Fault-Tolerant Embedding of Pairwise Independent Hamiltonian Paths on a Faulty Hypercube with Edge Faults

A Hamiltonian path in G is a path which contains every vertex of G exactly once. Two Hamiltonian paths P ₁=〈u ₁,u ₂,…,u _n 〉 and P ₂=〈v ₁,v ₂,…,v _n 〉 of G are said to be independent if u ₁=v ₁, u _n =v _n , and u _i ≠v _i for all 1<i<n; and both are full-independent if u _i ≠v _i for all 1≤i≤n. Moreover, P ₁ and P ₂ are independent starting at u ₁, if u ₁=v ₁ and u _i ≠v _i for all 1<i≤n. A set of Hamiltonian paths {P ₁,P ₂,…,P _k } of G are pairwise independent (respectively, pairwise full-independent, pairwise independent starting at u ₁) if any two different Hamiltonian paths in the set are independent (respectively, full-independent, independent starting at u ₁). A bipartite graph G is Hamiltonian-laceable if there exists a Hamiltonian path between any two vertices from different partite sets. It is well known that an n-dimensional hypercube Q _n is bipartite with two partite sets of equal size. Let F be the set of faulty edges of Q _n . In this paper, we show the following results:

1.	When |F|≤n−4, Q n −F−{x,y} remains Hamiltonian-laceable, where x and y are any two vertices from different partite sets and n≥4.
2.	When |F|≤n−2, Q n −F contains (n−|F|−1)-pairwise full-independent Hamiltonian paths between n−|F|−1 pairs of adjacent vertices, where n≥2.

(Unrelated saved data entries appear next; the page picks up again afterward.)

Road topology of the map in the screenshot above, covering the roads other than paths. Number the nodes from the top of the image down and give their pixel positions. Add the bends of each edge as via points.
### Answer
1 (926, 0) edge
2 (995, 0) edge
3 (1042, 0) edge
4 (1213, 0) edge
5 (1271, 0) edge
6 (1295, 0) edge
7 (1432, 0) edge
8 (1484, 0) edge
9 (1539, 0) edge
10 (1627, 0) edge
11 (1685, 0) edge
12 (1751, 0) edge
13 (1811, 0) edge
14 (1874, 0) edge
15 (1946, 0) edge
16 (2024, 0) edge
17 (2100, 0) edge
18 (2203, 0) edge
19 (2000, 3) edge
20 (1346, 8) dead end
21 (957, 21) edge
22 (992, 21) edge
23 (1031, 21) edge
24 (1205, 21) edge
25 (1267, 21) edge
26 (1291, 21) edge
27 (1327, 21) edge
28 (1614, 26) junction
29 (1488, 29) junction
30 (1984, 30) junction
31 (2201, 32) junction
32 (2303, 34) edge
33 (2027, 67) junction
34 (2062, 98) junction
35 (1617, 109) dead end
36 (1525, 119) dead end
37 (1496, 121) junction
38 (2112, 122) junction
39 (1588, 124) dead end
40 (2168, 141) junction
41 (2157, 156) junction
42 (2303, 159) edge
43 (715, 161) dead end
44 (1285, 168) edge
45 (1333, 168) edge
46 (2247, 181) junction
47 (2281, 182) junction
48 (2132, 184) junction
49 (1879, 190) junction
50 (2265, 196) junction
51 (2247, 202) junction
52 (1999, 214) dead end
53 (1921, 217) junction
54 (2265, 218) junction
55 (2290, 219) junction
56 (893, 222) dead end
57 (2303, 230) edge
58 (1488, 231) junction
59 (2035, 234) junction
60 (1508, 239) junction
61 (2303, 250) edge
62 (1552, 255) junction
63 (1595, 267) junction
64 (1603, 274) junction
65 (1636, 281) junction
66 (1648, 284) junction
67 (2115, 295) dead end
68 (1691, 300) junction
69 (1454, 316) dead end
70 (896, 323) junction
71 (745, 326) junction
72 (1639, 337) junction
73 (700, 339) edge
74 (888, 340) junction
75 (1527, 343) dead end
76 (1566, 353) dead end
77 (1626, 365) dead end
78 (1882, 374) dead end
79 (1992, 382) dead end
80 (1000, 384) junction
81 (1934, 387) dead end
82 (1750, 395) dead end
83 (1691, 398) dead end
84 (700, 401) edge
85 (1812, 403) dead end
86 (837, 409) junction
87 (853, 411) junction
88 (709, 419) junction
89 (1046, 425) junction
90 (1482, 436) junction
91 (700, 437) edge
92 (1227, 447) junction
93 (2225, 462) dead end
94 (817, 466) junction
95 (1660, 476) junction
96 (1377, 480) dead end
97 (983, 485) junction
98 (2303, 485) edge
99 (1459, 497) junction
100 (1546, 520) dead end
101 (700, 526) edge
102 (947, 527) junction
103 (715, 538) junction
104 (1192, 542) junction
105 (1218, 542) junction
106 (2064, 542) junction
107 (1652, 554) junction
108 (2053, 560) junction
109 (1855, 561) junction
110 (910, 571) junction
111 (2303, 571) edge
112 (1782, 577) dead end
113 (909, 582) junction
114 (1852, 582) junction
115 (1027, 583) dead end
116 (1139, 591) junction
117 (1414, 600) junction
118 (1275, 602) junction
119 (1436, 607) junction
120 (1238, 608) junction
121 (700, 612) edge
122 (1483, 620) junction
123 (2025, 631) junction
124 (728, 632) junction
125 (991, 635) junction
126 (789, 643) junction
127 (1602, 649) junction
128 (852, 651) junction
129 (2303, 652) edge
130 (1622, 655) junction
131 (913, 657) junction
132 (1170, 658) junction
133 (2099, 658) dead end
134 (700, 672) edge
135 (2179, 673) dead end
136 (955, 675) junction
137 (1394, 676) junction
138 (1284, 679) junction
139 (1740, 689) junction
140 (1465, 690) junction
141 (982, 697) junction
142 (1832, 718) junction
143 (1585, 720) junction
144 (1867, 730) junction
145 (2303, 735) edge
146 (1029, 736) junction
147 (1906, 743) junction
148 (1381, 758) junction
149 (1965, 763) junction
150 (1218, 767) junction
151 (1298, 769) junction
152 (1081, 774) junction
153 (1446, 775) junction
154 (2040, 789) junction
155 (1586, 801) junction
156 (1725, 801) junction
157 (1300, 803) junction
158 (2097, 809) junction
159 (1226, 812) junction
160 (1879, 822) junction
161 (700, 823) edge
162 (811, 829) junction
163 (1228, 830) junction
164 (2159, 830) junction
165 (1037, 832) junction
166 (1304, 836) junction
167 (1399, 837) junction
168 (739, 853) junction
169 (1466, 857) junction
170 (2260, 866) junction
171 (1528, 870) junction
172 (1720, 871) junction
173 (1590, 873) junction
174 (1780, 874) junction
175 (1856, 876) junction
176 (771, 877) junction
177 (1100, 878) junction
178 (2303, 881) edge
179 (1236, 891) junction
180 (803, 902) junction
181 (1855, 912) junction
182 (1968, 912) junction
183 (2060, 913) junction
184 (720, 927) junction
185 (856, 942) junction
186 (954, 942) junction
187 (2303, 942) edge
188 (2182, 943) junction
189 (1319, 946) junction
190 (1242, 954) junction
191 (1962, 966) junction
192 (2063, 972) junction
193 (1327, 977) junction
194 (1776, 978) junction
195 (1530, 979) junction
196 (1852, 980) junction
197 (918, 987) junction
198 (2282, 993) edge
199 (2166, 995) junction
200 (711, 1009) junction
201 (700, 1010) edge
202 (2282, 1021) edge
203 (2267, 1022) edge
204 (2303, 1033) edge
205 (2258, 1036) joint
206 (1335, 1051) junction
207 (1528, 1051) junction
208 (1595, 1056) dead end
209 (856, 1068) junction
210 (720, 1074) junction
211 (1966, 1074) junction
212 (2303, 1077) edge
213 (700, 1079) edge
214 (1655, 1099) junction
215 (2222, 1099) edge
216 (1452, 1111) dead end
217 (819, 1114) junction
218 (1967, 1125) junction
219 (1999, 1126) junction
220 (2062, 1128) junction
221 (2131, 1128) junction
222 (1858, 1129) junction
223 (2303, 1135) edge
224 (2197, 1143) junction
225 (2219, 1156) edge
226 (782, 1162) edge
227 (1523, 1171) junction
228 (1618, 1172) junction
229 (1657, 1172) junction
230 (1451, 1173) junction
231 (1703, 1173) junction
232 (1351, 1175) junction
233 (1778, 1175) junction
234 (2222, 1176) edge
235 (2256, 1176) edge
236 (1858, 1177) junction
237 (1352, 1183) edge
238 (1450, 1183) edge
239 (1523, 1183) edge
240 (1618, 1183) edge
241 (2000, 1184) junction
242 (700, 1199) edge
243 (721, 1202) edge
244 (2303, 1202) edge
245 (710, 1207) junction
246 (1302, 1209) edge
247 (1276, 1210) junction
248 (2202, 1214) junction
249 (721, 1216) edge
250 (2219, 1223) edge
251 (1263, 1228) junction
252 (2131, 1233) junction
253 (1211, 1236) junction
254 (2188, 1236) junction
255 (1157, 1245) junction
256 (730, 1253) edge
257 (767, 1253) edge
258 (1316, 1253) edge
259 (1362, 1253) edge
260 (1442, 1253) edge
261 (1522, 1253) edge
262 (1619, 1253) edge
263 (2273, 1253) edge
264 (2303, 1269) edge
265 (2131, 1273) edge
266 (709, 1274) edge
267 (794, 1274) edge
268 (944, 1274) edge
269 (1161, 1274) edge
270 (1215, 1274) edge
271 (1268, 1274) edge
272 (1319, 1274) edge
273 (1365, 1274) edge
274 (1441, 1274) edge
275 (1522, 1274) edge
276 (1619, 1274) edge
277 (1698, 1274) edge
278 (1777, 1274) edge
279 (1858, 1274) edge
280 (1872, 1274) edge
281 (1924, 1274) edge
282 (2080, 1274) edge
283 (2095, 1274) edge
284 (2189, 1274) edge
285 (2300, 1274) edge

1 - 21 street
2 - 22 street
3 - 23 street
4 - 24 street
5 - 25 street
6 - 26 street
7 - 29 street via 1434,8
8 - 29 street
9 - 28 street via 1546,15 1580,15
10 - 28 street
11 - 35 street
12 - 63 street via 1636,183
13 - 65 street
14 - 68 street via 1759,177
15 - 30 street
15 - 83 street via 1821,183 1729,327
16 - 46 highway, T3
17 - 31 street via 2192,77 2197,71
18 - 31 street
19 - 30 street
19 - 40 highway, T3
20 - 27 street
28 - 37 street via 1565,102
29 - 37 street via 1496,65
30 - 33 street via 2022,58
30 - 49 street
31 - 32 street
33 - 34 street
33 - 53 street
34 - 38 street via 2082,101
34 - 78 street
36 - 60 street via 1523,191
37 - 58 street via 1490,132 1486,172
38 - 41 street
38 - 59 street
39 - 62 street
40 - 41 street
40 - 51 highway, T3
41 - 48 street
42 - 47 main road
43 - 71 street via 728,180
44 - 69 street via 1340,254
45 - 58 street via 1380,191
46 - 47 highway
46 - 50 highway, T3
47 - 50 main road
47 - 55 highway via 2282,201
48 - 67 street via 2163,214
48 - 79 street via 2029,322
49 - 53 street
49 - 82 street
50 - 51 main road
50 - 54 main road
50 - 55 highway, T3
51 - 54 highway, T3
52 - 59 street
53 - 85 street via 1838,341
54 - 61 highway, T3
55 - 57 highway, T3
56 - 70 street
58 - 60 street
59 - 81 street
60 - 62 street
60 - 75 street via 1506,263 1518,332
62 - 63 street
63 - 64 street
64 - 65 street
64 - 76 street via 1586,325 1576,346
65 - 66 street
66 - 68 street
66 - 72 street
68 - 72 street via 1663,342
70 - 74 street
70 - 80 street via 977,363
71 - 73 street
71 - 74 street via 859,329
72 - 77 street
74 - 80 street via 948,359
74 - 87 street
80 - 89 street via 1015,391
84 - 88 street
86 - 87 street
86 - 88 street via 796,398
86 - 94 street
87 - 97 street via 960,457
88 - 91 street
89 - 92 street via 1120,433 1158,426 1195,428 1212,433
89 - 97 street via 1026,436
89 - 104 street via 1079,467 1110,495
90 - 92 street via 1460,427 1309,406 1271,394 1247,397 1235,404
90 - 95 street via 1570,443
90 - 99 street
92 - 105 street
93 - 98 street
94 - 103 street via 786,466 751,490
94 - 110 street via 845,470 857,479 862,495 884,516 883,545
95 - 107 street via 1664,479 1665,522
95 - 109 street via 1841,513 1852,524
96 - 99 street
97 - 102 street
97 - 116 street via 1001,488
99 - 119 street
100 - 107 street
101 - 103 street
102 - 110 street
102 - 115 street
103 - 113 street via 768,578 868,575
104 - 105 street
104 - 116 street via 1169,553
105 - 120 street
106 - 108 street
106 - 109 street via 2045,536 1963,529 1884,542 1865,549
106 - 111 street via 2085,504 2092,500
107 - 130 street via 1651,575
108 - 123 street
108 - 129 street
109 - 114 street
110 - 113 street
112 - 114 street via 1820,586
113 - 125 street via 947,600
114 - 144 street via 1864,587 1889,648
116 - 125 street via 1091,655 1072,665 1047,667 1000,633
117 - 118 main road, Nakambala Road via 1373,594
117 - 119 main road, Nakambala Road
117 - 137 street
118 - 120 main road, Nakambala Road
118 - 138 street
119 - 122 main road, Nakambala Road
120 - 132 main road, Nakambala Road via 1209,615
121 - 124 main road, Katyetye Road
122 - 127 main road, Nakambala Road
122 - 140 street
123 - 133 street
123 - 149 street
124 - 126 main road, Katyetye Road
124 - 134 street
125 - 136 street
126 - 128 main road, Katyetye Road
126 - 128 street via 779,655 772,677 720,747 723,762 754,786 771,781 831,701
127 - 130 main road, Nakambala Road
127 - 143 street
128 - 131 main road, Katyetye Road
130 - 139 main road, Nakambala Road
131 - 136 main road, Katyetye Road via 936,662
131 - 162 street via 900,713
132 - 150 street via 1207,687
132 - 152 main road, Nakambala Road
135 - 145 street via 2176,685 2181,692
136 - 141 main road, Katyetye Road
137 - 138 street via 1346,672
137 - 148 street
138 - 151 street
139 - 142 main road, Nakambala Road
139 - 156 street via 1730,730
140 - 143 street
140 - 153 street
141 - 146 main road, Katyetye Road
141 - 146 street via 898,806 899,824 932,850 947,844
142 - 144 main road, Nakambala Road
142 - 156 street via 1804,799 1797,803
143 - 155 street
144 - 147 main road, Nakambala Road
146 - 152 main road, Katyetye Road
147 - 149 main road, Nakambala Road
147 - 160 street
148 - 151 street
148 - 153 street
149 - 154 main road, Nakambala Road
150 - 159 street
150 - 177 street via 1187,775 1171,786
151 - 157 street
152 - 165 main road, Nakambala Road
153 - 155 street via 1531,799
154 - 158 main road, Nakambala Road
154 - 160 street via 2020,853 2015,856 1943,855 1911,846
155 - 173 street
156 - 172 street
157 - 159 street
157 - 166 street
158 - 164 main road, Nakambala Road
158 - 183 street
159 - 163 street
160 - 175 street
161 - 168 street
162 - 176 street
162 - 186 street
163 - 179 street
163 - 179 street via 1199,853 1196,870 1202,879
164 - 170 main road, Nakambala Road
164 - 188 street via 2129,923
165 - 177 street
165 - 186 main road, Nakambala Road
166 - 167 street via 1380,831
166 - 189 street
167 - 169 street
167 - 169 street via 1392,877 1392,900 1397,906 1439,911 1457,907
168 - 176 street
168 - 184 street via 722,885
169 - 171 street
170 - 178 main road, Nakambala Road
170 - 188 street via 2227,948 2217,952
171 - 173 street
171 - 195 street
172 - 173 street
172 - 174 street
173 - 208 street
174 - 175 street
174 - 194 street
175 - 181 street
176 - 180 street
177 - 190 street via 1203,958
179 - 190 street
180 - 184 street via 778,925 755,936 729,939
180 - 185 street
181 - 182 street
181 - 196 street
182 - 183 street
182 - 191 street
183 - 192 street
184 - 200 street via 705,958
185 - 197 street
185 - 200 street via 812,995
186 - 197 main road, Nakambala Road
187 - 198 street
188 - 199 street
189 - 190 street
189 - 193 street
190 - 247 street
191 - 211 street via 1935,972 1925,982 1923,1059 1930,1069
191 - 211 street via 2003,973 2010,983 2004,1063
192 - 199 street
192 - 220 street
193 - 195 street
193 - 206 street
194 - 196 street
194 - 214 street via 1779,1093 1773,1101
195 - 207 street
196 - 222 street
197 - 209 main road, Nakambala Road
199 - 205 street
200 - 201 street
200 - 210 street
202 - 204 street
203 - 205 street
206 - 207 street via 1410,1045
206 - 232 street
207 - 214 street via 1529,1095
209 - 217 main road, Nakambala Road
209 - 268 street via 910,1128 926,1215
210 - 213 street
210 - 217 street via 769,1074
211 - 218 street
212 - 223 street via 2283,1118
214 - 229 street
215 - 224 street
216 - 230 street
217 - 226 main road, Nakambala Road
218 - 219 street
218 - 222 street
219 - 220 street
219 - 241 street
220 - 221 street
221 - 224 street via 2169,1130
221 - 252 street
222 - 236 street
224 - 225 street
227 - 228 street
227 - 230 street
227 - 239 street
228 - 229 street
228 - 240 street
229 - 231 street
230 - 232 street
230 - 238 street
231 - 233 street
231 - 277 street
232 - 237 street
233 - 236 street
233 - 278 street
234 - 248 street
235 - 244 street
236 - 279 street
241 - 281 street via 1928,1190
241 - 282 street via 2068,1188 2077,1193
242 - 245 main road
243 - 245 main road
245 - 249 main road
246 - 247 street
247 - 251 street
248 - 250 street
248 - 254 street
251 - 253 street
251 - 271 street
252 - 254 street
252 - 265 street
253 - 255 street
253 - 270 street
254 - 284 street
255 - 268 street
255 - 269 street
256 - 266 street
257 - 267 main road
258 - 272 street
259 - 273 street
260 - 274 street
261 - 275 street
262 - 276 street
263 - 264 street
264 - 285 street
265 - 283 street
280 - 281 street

3.	When |F|≤n−2, Q n −F contains (n−|F|−1)-pairwise independent Hamiltonian paths starting at any vertex v in a partite set to n−|F|−1 distinct vertices in the other partite set, where n≥2.
4.	When 1≤|F|≤n−2, Q n −F contains (n−|F|−1)-pairwise independent Hamiltonian paths between any two vertices from different partite sets, where n≥3.